Segundo a casa de análise, o movimento adiciona R$ 622,5 milhões em valor presente líquido à companhia, representando um incremento de R$ 1,81 por unit. A operação, embora dependente de trâmites regulatórios no Cade e na Aneel, aumenta a Receita Anual Permitida (RAP) da Taesa em 6,5%, reforçando o fluxo de caixa estável que caracteriza o setor de transmissão de energia no Brasil.

Retomada da expansão inorgânica

A estratégia de crescimento via aquisições, historicamente um pilar da Taesa, parecia ter perdido fôlego nos últimos trimestres, levando o mercado a adotar uma postura mais conservadora. Com a compra dos ativos da Energisa, a empresa demonstra que ainda possui capacidade de alocação de capital para ativos que já possuem operação consolidada e geração de caixa imediata.

Ao optar por ativos operacionais em vez de projetos novos (greenfield), a Taesa reduz o risco de execução inerente a construções, focando na eficiência operacional e na captura de sinergias. Esse modelo é particularmente atraente em um cenário de custo de capital elevado, onde a previsibilidade do retorno é mais valorizada pelo investidor do que a promessa de crescimento futuro incerto.

Mecanismos de valorização e precificação

O BB Investimentos fundamenta sua mudança de recomendação não apenas no valor adicionado pela aquisição, mas também na correção do preço das ações. O preço-alvo fixado em R$ 42,60 implica um potencial de valorização de 10,5% sobre a cotação atual, que tem oscilado próximo a R$ 38,57. O cálculo considera uma margem Ebitda robusta de 90% para os novos ativos, o que justifica a confiança na capacidade da empresa de extrair valor.

Vale notar que a estrutura da transação, ao envolver a assunção de dívidas, exige uma gestão de passivos cuidadosa.
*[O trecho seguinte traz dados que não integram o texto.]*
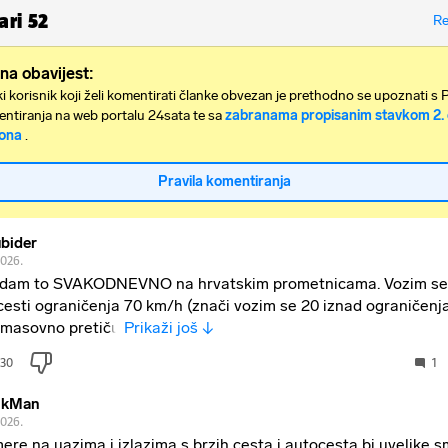
ari
52
Re
na obavijest:
i korisnik koji želi komentirati članke obvezan je prethodno se upoznati s 
ntiranja na web portalu 24sata te sa
zabranama propisanim stavkom 2. 
ona
.
Pravila komentiranja
bider
2026.
dam to SVAKODNEVNO na hrvatskim prometnicama. Vozim s
cesti ograničenja 70 km/h (znači vozim se 20 iznad ograničenja!)
masovno pretiču
Prikaži još ↓
30
1
ikMan
2026.
ere na uazima i izlazima s brzih cesta i autocesta bi uvelike s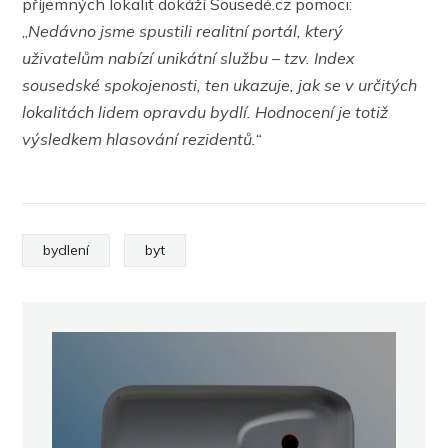
příjemných lokalit dokáží Sousedé.cz pomoci:
„
Nedávno jsme spustili realitní portál, který
uživatelům nabízí unikátní službu – tzv. Index
sousedské spokojenosti, ten ukazuje, jak se v určitých
lokalitách lidem opravdu bydlí. Hodnocení je totiž
výsledkem hlasování rezidentů.“
bydlení
byt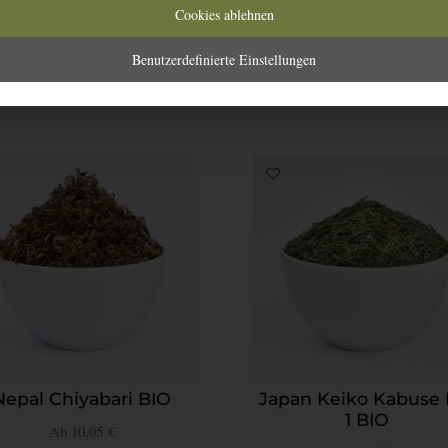
Menge
Cookies ablehnen
Benutzerdefinierte Einstellungen
Nepal Chiyabari BIO
Japan Keiko Kabuse 
1 BIO
Ab
10,05
€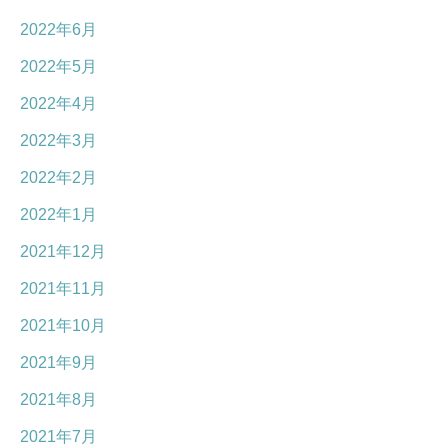
2022年6月
2022年5月
2022年4月
2022年3月
2022年2月
2022年1月
2021年12月
2021年11月
2021年10月
2021年9月
2021年8月
2021年7月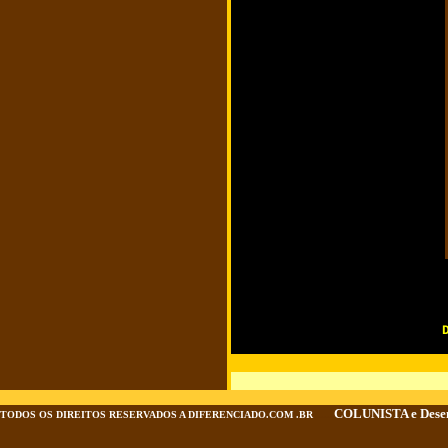
.......
COLUNISTA e Dese
TODOS OS DIREITOS RESERVADOS A DIFERENCIADO.COM .BR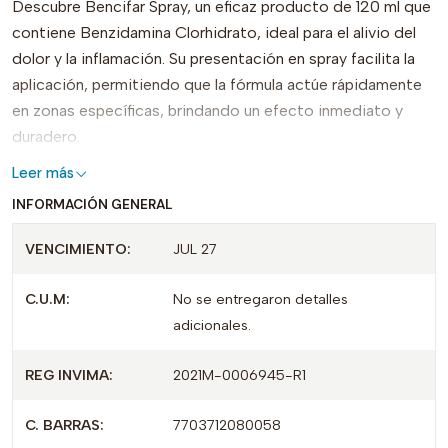
Descubre Bencifar Spray, un eficaz producto de 120 ml que
contiene Benzidamina Clorhidrato, ideal para el alivio del
dolor y la inflamación. Su presentación en spray facilita la
aplicación, permitiendo que la fórmula actúe rápidamente
en zonas específicas, brindando un efecto inmediato y
duradero.
Leer más
Bencifar Spray se distingue por su acción localizada, lo que
INFORMACIÓN GENERAL
lo hace perfecto para combatir afecciones como dolores
de garganta, molestias en la boca y otras inflamaciones. Su
VENCIMIENTO:
JUL 27
formato práctico permite llevarlo a cualquier lugar,
asegurando que estés preparado para cualquier malestar
C.U.M:
No se entregaron detalles
que surja.
adicionales.
Este producto cuenta con REG INVIMA 2007M-
REG INVIMA:
2021M-0006945-R1
0006945, garantizando su calidad y seguridad. No pierdas
la oportunidad de tener Bencifar Spray a tu alcance y
C. BARRAS:
7703712080058
disfrutar de un alivio efectivo donde lo necesites. Ideal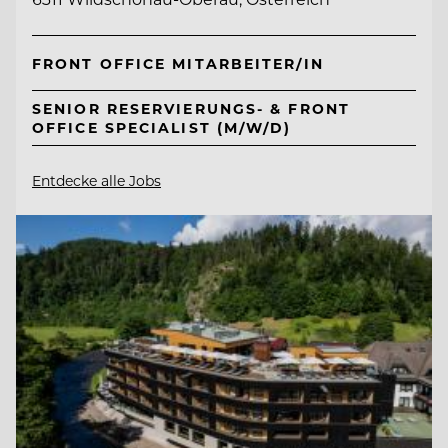
FRONT OFFICE MITARBEITER/IN
SENIOR RESERVIERUNGS- & FRONT
OFFICE SPECIALIST (M/W/D)
Entdecke alle Jobs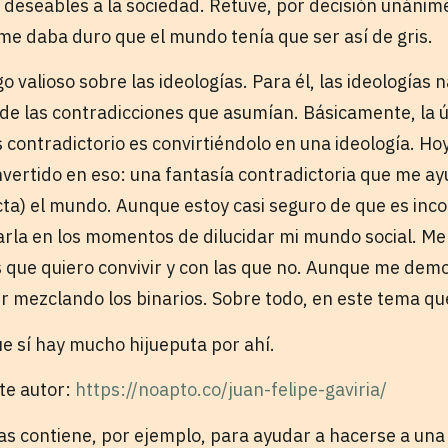
 deseables a la sociedad. Retuve, por decisión unánime
e daba duro que el mundo tenía que ser así de gris.
o valioso sobre las ideologías. Para él, las ideologías 
 de las contradicciones que asumían. Básicamente, la
es contradictorio es convirtiéndolo en una ideología. Hoy
nvertido en eso: una fantasía contradictoria que me ay
ta) el mundo. Aunque estoy casi seguro de que es inco
carla en los momentos de dilucidar mi mundo social. Me
s que quiero convivir y con las que no. Aunque me dem
ir mezclando los binarios. Sobre todo, en este tema que
ue sí hay mucho hijueputa por ahí.
ste autor:
https://noapto.co/juan-felipe-gaviria/
tas contiene, por ejemplo, para ayudar a hacerse a una 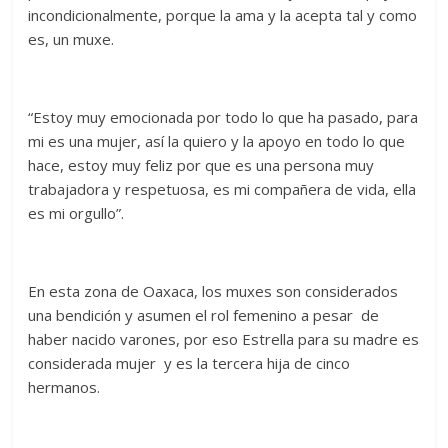
incondicionalmente, porque la ama y la acepta tal y como
es, un muxe.
“Estoy muy emocionada por todo lo que ha pasado, para
mi es una mujer, así la quiero y la apoyo en todo lo que
hace, estoy muy feliz por que es una persona muy
trabajadora y respetuosa, es mi compañera de vida, ella
es mi orgullo”.
En esta zona de Oaxaca, los muxes son considerados
una bendición y asumen el rol femenino a pesar de
haber nacido varones, por eso Estrella para su madre es
considerada mujer y es la tercera hija de cinco
hermanos.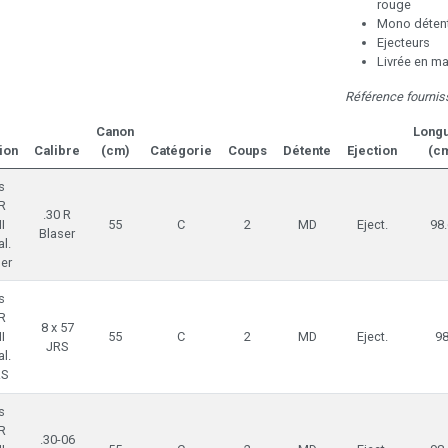
rouge
Mono déten
Ejecteurs
Livrée en ma
Référence fournis
Canon
Long
ion
Calibre
(cm)
Catégorie
Coups
Détente
Ejection
(c
s
R
.30 R
I
55
C
2
MD
Eject.
98.
Blaser
l.
er
s
R
8 x 57
I
55
C
2
MD
Eject.
9
JRS
l.
RS
s
R
.30-06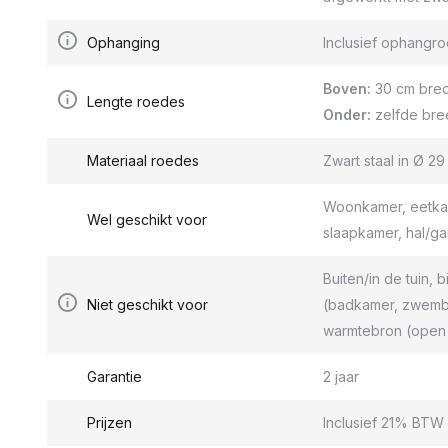
Ophanging
Inclusief ophang
Boven:
30 cm bred
Lengte roedes
Onder:
zelfde bre
Materiaal roedes
Zwart staal in Ø 2
Woonkamer, eetkam
Wel geschikt voor
slaapkamer, hal/g
Buiten/in de tuin, b
Niet geschikt voor
(badkamer, zwemba
warmtebron (open 
Garantie
2 jaar
Prijzen
Inclusief 21% BTW 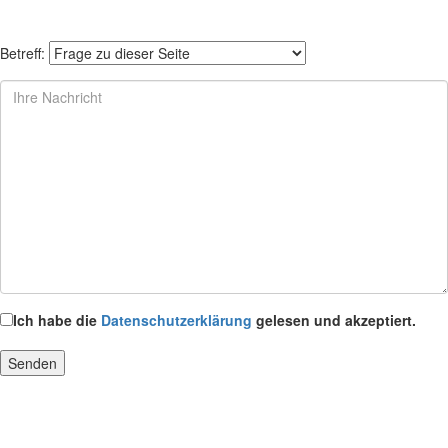
Betreff:
Ich habe die
Datenschutzerklärung
gelesen und akzeptiert.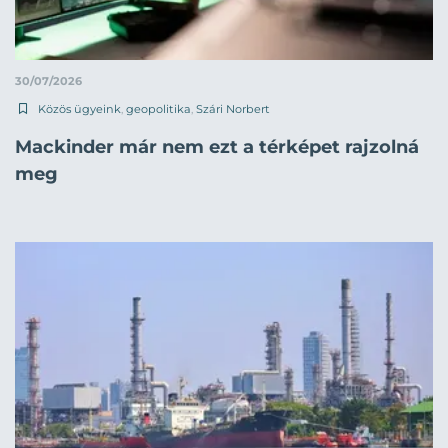
30/07/2026
Közös ügyeink
,
geopolitika
,
Szári Norbert
Mackinder már nem ezt a térképet rajzolná
meg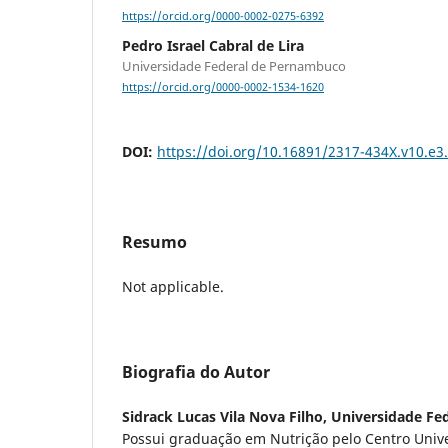
https://orcid.org/0000-0002-0275-6392
Pedro Israel Cabral de Lira
Universidade Federal de Pernambuco
https://orcid.org/0000-0002-1534-1620
DOI:
https://doi.org/10.16891/2317-434X.v10.e
Resumo
Not applicable.
Biografia do Autor
Sidrack Lucas Vila Nova Filho,
Universidade Fe
Possui graduação em Nutrição pelo Centro Unive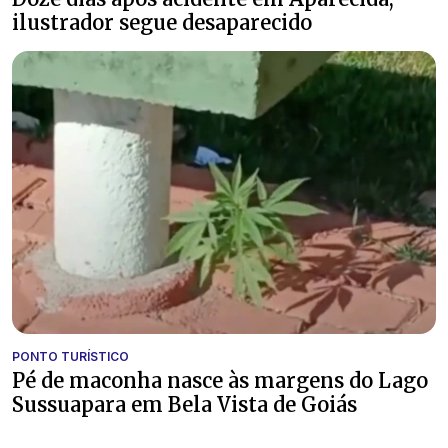
ilustrador segue desaparecido
PONTO TURÍSTICO
Pé de maconha nasce às margens do Lago
Sussuapara em Bela Vista de Goiás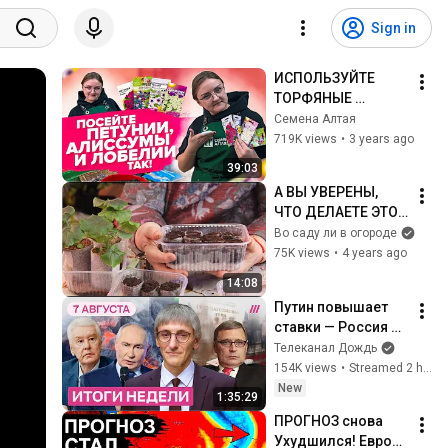
Sign in
ИСПОЛЬЗУЙТЕ 
ТОРФЯНЫЕ 
ТАБЛЕТКИ 
Семена Алтая
ПРАВИЛЬНО! 
719K views
•
3 years ago
ПОСЕВ ПЕТУНИЙ, 
39:03
БУКЕТНЫЙ ПОСЕВ 
А ВЫ УВЕРЕНЫ, 
ЛОБЕЛИЙ И 
ЧТО ДЕЛАЕТЕ ЭТО 
АЛИССУМА
ПРАВИЛЬНО? 
Во саду ли в огороде
ТОРФЯНЫЕ 
75K views
•
4 years ago
ТАБЛЕТКИ как 
14:08
ПРАВИЛЬНО 
Путин повышает 
использовать
ставки — Россия 
горит. ФСБ берет 
Телеканал Дождь
власть. Агония 
154K views
•
Streamed 2 hours ago
WIldberries. Снимут 
New
1:35:29
ли «Яблоко»?
ПРОГНОЗ снова 
Ухудшился! Европу 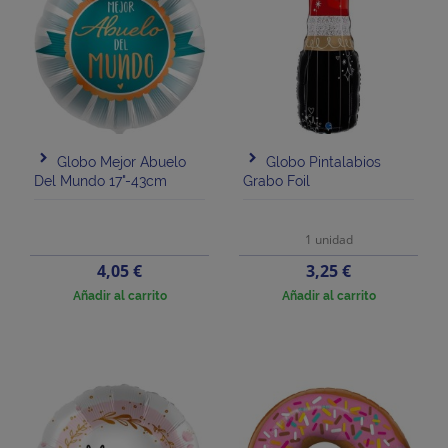
Globo Mejor Abuelo
Globo Pintalabios
Del Mundo 17"-43cm
Grabo Foil
1 unidad
Precio
Precio
4,05 €
3,25 €
Añadir al carrito
Añadir al carrito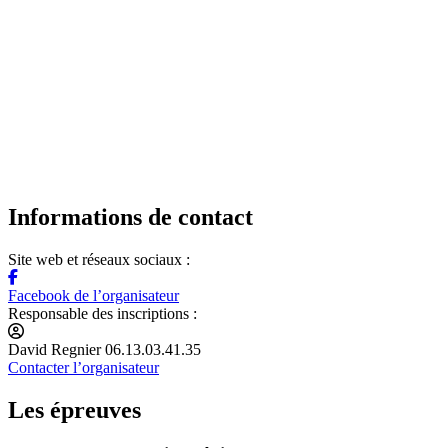
Informations de contact
Site web et réseaux sociaux :
Facebook de l’organisateur
Responsable des inscriptions :
David Regnier 06.13.03.41.35
Contacter l’organisateur
Les épreuves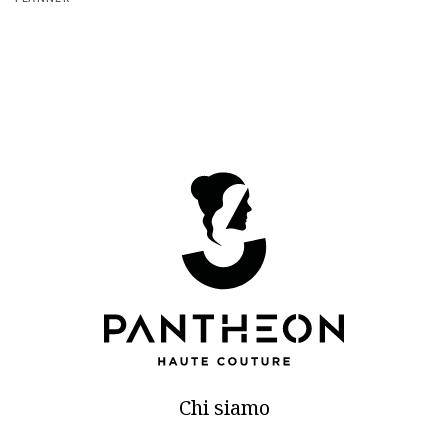
Chi siamo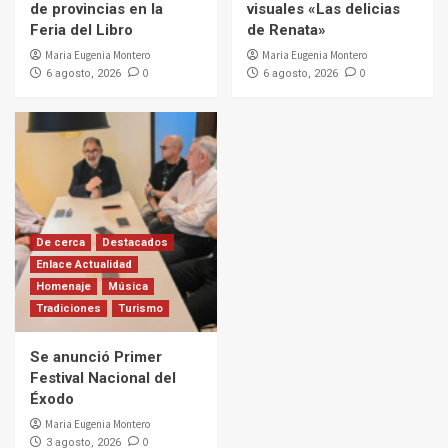
de provincias en la
visuales «Las delicias
Feria del Libro
de Renata»
Maria Eugenia Montero
Maria Eugenia Montero
0
0
6 agosto, 2026
6 agosto, 2026
De cerca
Destacados
Enlace Actualidad
Homenaje
Música
Tradiciones
Turismo
Se anunció Primer
Festival Nacional del
Éxodo
Maria Eugenia Montero
0
3 agosto, 2026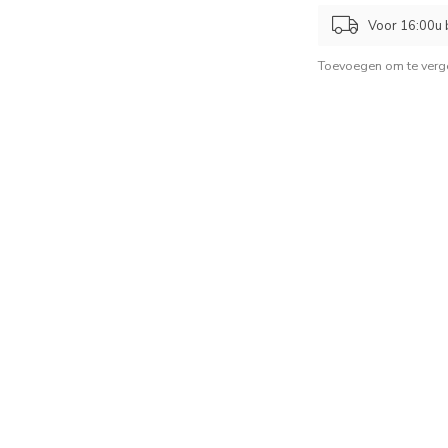
Voor 16:00u b
Toevoegen om te verge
O custo médio de capital estimado em 8,8% é peça-chave para que a aquisição seja accretiva ao valor da companhia, garantindo que o retorno sobre os ativos supere o custo de financiamento da dívida assumida no processo.

Implicações para o setor de transmissão

A consolidação do setor de transmissão de energia no Brasil segue como uma tendência forte, impulsionada pela necessidade de grandes players em aumentar sua escala para diluir custos fixos. Para a Energisa, a venda dos ativos representa um movimento de reciclagem de capital, permitindo o redirecionamento de recursos para outras frentes de investimento. Para a Taesa, a operação reforça sua posição como um consolidador natural de ativos de transmissão no mercado brasileiro.

Concorrentes e reguladores, como a Aneel e o Cade, observarão de perto o impacto dessa concentração na dinâmica de leilões e na eficiência do Sistema Interligado Nacional. O sucesso dessa transação pode servir como um termômetro para futuras movimentações de M&A no setor, que ainda enfrenta desafios de regulação e necessidade de investimentos em reforços e melhorias.

O que observar daqui para frente

O mercado aguarda agora a conclusão dos trâmites burocráticos, incluindo a aprovação dos acionistas em assembleia extraordinária. A capacidade da gestão em integrar esses ativos sem sobressaltos operacionais será o próximo teste de confiança para os investidores que buscam dividendos e estabilidade na tese da Taesa.

Além da aprovação regulatória, resta observar se a empresa manterá o apetite por novas aquisições ou se este movimento foi uma oportunidade pontual. A disciplina na alocação de capital continuará sendo o diferencial para a valorização dos papéis no longo prazo, especialmente em um ambiente macroeconômico que ainda exige cautela com o endividamento.